* [Work item] Word-for-word transcription needed. Include every entry below but no pictures.

* [Supplied data]
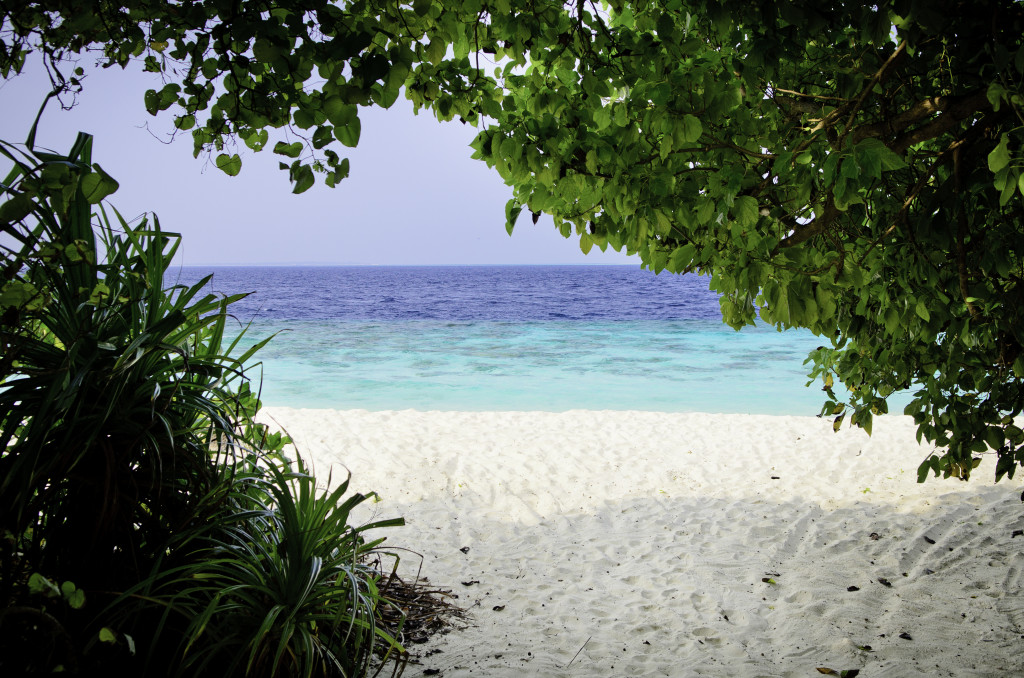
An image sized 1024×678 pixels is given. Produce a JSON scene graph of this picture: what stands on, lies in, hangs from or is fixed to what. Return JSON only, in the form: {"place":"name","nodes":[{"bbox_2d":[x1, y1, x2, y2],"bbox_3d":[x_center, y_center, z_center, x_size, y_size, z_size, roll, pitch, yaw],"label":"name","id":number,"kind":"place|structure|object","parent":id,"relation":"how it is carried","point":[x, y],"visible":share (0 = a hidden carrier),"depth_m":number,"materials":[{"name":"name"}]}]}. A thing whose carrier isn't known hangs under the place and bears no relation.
{"place":"outdoors","nodes":[
{"label":"outdoors","id":0,"kind":"place"},
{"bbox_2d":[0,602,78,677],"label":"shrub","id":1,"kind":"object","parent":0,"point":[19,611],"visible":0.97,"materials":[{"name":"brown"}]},
{"bbox_2d":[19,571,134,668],"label":"small plant","id":2,"kind":"object","parent":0,"point":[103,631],"visible":0.88,"depth_m":3.21,"materials":[{"name":"green plant"}]},
{"bbox_2d":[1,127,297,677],"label":"bush","id":3,"kind":"object","parent":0,"point":[157,398],"visible":0.93,"depth_m":3.73,"materials":[{"name":"green plant"}]},
{"bbox_2d":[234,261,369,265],"label":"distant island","id":4,"kind":"structure","parent":0,"point":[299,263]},
{"bbox_2d":[0,23,650,264],"label":"sky","id":5,"kind":"structure","parent":0,"point":[225,153],"materials":[{"name":"blue"}]},
{"bbox_2d":[149,267,907,415],"label":"sea","id":6,"kind":"structure","parent":0,"point":[331,402],"materials":[{"name":"teal liquid"}]},
{"bbox_2d":[246,406,1023,677],"label":"sand beach","id":7,"kind":"structure","parent":0,"point":[976,599],"materials":[{"name":"white sand"}]},
{"bbox_2d":[109,447,413,677],"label":"plant","id":8,"kind":"object","parent":7,"relation":"on","point":[301,516],"visible":0.91,"depth_m":3.86,"materials":[{"name":"green plant"}]},
{"bbox_2d":[361,552,470,648],"bbox_3d":[-0.665,1.258,5.361,1.050,0.294,1.138,0,4,1],"label":"dry brush","id":9,"kind":"object","parent":7,"relation":"on","point":[411,597],"visible":0.42,"depth_m":5.31,"materials":[{"name":"brown plant"}]},
{"bbox_2d":[422,667,440,674],"bbox_3d":[-0.340,1.399,4.665,0.072,0.023,0.076,-4,6,-45],"label":"dry leaf","id":10,"kind":"object","parent":7,"relation":"on","point":[429,671],"visible":0.98,"depth_m":4.65,"materials":[{"name":"brown plant"}]},
{"bbox_2d":[459,546,469,553],"bbox_3d":[-0.287,1.258,6.623,0.063,0.029,0.069,2,5,32],"label":"dry leaf","id":11,"kind":"object","parent":7,"relation":"on","point":[463,550],"visible":0.97,"depth_m":6.60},
{"bbox_2d":[460,579,478,585],"bbox_3d":[-0.224,1.307,5.941,0.084,0.020,0.071,-3,5,-36],"label":"dry leaf","id":12,"kind":"object","parent":7,"relation":"on","point":[465,584],"visible":0.98,"depth_m":5.93,"materials":[{"name":"brown"}]},
{"bbox_2d":[492,604,505,611],"bbox_3d":[-0.068,1.335,5.505,0.065,0.020,0.069,3,5,38],"label":"dry leaf","id":13,"kind":"object","parent":7,"relation":"on","point":[495,607],"visible":0.97,"depth_m":5.50,"materials":[{"name":"brown plant"}]},
{"bbox_2d":[2,0,1023,497],"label":"tree","id":14,"kind":"object","parent":7,"relation":"on","point":[924,471],"visible":0.98,"depth_m":4.10,"materials":[{"name":"green plant"}]},
{"bbox_2d":[568,636,590,666],"bbox_3d":[0.298,1.391,4.919,0.024,0.023,0.338,2,4,21],"label":"twig","id":15,"kind":"object","parent":7,"relation":"on","point":[572,661],"visible":0.98,"depth_m":4.92,"materials":[{"name":"wood"}]},
{"bbox_2d":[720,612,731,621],"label":"dry leaf","id":16,"kind":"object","parent":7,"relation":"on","point":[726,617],"visible":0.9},
{"bbox_2d":[761,577,776,583],"bbox_3d":[1.386,1.303,5.982,0.097,0.023,0.081,3,5,37],"label":"fallen leaf","id":17,"kind":"object","parent":7,"relation":"on","point":[766,580],"visible":0.97,"depth_m":5.97,"materials":[{"name":"green"}]},
{"bbox_2d":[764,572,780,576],"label":"dry leaf","id":18,"kind":"object","parent":7,"relation":"on","point":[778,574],"visible":0.88,"depth_m":6.10,"materials":[{"name":"brown"}]},
{"bbox_2d":[770,475,780,479],"bbox_3d":[2.086,1.102,8.797,0.074,0.028,0.072,3,5,36],"label":"dry leaf","id":19,"kind":"object","parent":7,"relation":"on","point":[774,477],"visible":0.96,"depth_m":8.78,"materials":[{"name":"brown"}]},
{"bbox_2d":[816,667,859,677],"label":"dry leaf","id":20,"kind":"object","parent":7,"relation":"on","point":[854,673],"visible":0.99,"depth_m":4.60,"materials":[{"name":"brown plant"}]},
{"bbox_2d":[846,585,859,591],"bbox_3d":[1.779,1.302,5.786,0.073,0.026,0.065,-3,5,-33],"label":"dry leaf","id":21,"kind":"object","parent":7,"relation":"on","point":[850,590],"visible":0.97,"depth_m":5.76,"materials":[{"name":"brown plant"}]},
{"bbox_2d":[857,644,872,651],"bbox_3d":[1.559,1.366,4.899,0.076,0.021,0.066,3,5,39],"label":"dry leaf","id":22,"kind":"object","parent":7,"relation":"on","point":[866,647],"visible":0.94,"depth_m":4.89,"materials":[{"name":"black plant"}]},
{"bbox_2d":[868,531,880,539],"bbox_3d":[2.233,1.214,6.838,0.075,0.039,0.080,4,5,42],"label":"dry leaf","id":23,"kind":"object","parent":7,"relation":"on","point":[876,538],"visible":0.96,"depth_m":6.81,"materials":[{"name":"brown"}]},
{"bbox_2d":[877,577,891,586],"bbox_3d":[1.985,1.294,5.908,0.070,0.027,0.091,-3,5,-35],"label":"dry leaf","id":24,"kind":"object","parent":7,"relation":"on","point":[884,582],"visible":0.97,"depth_m":5.89,"materials":[{"name":"brown plant"}]},
{"bbox_2d":[899,631,912,640],"bbox_3d":[1.810,1.365,5.093,0.066,0.022,0.063,4,5,42],"label":"dry leaf","id":25,"kind":"object","parent":7,"relation":"on","point":[906,637],"visible":0.97,"depth_m":5.08,"materials":[{"name":"brown plant"}]},
{"bbox_2d":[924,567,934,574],"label":"dry leaf","id":26,"kind":"object","parent":7,"relation":"on","point":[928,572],"visible":0.82,"depth_m":6.08,"materials":[{"name":"grey"}]},
{"bbox_2d":[924,535,935,543],"bbox_3d":[2.527,1.219,6.734,0.076,0.032,0.078,-4,5,-42],"label":"dry leaf","id":27,"kind":"object","parent":7,"relation":"on","point":[932,542],"visible":0.95,"depth_m":6.71,"materials":[{"name":"brown"}]},
{"bbox_2d":[1011,529,1022,536],"bbox_3d":[3.137,1.204,6.862,0.079,0.038,0.073,-3,5,-39],"label":"dry leaf","id":28,"kind":"object","parent":7,"relation":"on","point":[1016,532],"visible":0.98,"depth_m":6.84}
]}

* [Your solution]
An image sized 1024×678 pixels is given. Produce a JSON scene graph of this picture: what stands on, lies in, hangs from or is fixed to what. Return JSON only, in the form: {"place":"name","nodes":[{"bbox_2d":[x1, y1, x2, y2],"bbox_3d":[x_center, y_center, z_center, x_size, y_size, z_size, roll, pitch, yaw],"label":"name","id":number,"kind":"place|structure|object","parent":id,"relation":"how it is carried","point":[x, y],"visible":share (0 = a hidden carrier),"depth_m":number,"materials":[{"name":"name"}]}]}. A thing whose carrier isn't known hangs under the place and bears no relation.
{"place":"outdoors","nodes":[
{"label":"outdoors","id":0,"kind":"place"},
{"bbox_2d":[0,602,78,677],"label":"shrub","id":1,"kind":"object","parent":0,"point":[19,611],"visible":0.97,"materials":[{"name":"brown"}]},
{"bbox_2d":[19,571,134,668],"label":"small plant","id":2,"kind":"object","parent":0,"point":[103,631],"visible":0.88,"depth_m":3.21,"materials":[{"name":"green plant"}]},
{"bbox_2d":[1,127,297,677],"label":"bush","id":3,"kind":"object","parent":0,"point":[157,398],"visible":0.93,"depth_m":3.73,"materials":[{"name":"green plant"}]},
{"bbox_2d":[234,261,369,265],"label":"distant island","id":4,"kind":"structure","parent":0,"point":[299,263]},
{"bbox_2d":[0,23,650,264],"label":"sky","id":5,"kind":"structure","parent":0,"point":[225,153],"materials":[{"name":"blue"}]},
{"bbox_2d":[149,267,907,415],"label":"sea","id":6,"kind":"structure","parent":0,"point":[331,402],"materials":[{"name":"teal liquid"}]},
{"bbox_2d":[246,406,1023,677],"label":"sand beach","id":7,"kind":"structure","parent":0,"point":[976,599],"materials":[{"name":"white sand"}]},
{"bbox_2d":[109,447,413,677],"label":"plant","id":8,"kind":"object","parent":7,"relation":"on","point":[301,516],"visible":0.91,"depth_m":3.86,"materials":[{"name":"green plant"}]},
{"bbox_2d":[361,552,470,648],"bbox_3d":[-0.665,1.258,5.361,1.050,0.294,1.138,0,4,1],"label":"dry brush","id":9,"kind":"object","parent":7,"relation":"on","point":[411,597],"visible":0.42,"depth_m":5.31,"materials":[{"name":"brown plant"}]},
{"bbox_2d":[422,667,440,674],"bbox_3d":[-0.340,1.399,4.665,0.072,0.023,0.076,-4,6,-45],"label":"dry leaf","id":10,"kind":"object","parent":7,"relation":"on","point":[429,671],"visible":0.98,"depth_m":4.65,"materials":[{"name":"brown plant"}]},
{"bbox_2d":[459,546,469,553],"bbox_3d":[-0.287,1.258,6.623,0.063,0.029,0.069,2,5,32],"label":"dry leaf","id":11,"kind":"object","parent":7,"relation":"on","point":[463,550],"visible":0.97,"depth_m":6.60},
{"bbox_2d":[460,579,478,585],"bbox_3d":[-0.224,1.307,5.941,0.084,0.020,0.071,-3,5,-36],"label":"dry leaf","id":12,"kind":"object","parent":7,"relation":"on","point":[465,584],"visible":0.98,"depth_m":5.93,"materials":[{"name":"brown"}]},
{"bbox_2d":[492,604,505,611],"bbox_3d":[-0.068,1.335,5.505,0.065,0.020,0.069,3,5,38],"label":"dry leaf","id":13,"kind":"object","parent":7,"relation":"on","point":[495,607],"visible":0.97,"depth_m":5.50,"materials":[{"name":"brown plant"}]},
{"bbox_2d":[2,0,1023,497],"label":"tree","id":14,"kind":"object","parent":7,"relation":"on","point":[924,471],"visible":0.98,"depth_m":4.10,"materials":[{"name":"green plant"}]},
{"bbox_2d":[568,636,590,666],"bbox_3d":[0.298,1.391,4.919,0.024,0.023,0.338,2,4,21],"label":"twig","id":15,"kind":"object","parent":7,"relation":"on","point":[572,661],"visible":0.98,"depth_m":4.92,"materials":[{"name":"wood"}]},
{"bbox_2d":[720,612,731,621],"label":"dry leaf","id":16,"kind":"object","parent":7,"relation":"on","point":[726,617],"visible":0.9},
{"bbox_2d":[761,577,776,583],"bbox_3d":[1.386,1.303,5.982,0.097,0.023,0.081,3,5,37],"label":"fallen leaf","id":17,"kind":"object","parent":7,"relation":"on","point":[766,580],"visible":0.97,"depth_m":5.97,"materials":[{"name":"green"}]},
{"bbox_2d":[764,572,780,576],"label":"dry leaf","id":18,"kind":"object","parent":7,"relation":"on","point":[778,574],"visible":0.88,"depth_m":6.10,"materials":[{"name":"brown"}]},
{"bbox_2d":[770,475,780,479],"bbox_3d":[2.086,1.102,8.797,0.074,0.028,0.072,3,5,36],"label":"dry leaf","id":19,"kind":"object","parent":7,"relation":"on","point":[774,477],"visible":0.96,"depth_m":8.78,"materials":[{"name":"brown"}]},
{"bbox_2d":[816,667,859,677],"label":"dry leaf","id":20,"kind":"object","parent":7,"relation":"on","point":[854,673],"visible":0.99,"depth_m":4.60,"materials":[{"name":"brown plant"}]},
{"bbox_2d":[846,585,859,591],"bbox_3d":[1.779,1.302,5.786,0.073,0.026,0.065,-3,5,-33],"label":"dry leaf","id":21,"kind":"object","parent":7,"relation":"on","point":[850,590],"visible":0.97,"depth_m":5.76,"materials":[{"name":"brown plant"}]},
{"bbox_2d":[857,644,872,651],"bbox_3d":[1.559,1.366,4.899,0.076,0.021,0.066,3,5,39],"label":"dry leaf","id":22,"kind":"object","parent":7,"relation":"on","point":[866,647],"visible":0.94,"depth_m":4.89,"materials":[{"name":"black plant"}]},
{"bbox_2d":[868,531,880,539],"bbox_3d":[2.233,1.214,6.838,0.075,0.039,0.080,4,5,42],"label":"dry leaf","id":23,"kind":"object","parent":7,"relation":"on","point":[876,538],"visible":0.96,"depth_m":6.81,"materials":[{"name":"brown"}]},
{"bbox_2d":[877,577,891,586],"bbox_3d":[1.985,1.294,5.908,0.070,0.027,0.091,-3,5,-35],"label":"dry leaf","id":24,"kind":"object","parent":7,"relation":"on","point":[884,582],"visible":0.97,"depth_m":5.89,"materials":[{"name":"brown plant"}]},
{"bbox_2d":[899,631,912,640],"bbox_3d":[1.810,1.365,5.093,0.066,0.022,0.063,4,5,42],"label":"dry leaf","id":25,"kind":"object","parent":7,"relation":"on","point":[906,637],"visible":0.97,"depth_m":5.08,"materials":[{"name":"brown plant"}]},
{"bbox_2d":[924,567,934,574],"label":"dry leaf","id":26,"kind":"object","parent":7,"relation":"on","point":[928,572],"visible":0.82,"depth_m":6.08,"materials":[{"name":"grey"}]},
{"bbox_2d":[924,535,935,543],"bbox_3d":[2.527,1.219,6.734,0.076,0.032,0.078,-4,5,-42],"label":"dry leaf","id":27,"kind":"object","parent":7,"relation":"on","point":[932,542],"visible":0.95,"depth_m":6.71,"materials":[{"name":"brown"}]},
{"bbox_2d":[1011,529,1022,536],"bbox_3d":[3.137,1.204,6.862,0.079,0.038,0.073,-3,5,-39],"label":"dry leaf","id":28,"kind":"object","parent":7,"relation":"on","point":[1016,532],"visible":0.98,"depth_m":6.84}
]}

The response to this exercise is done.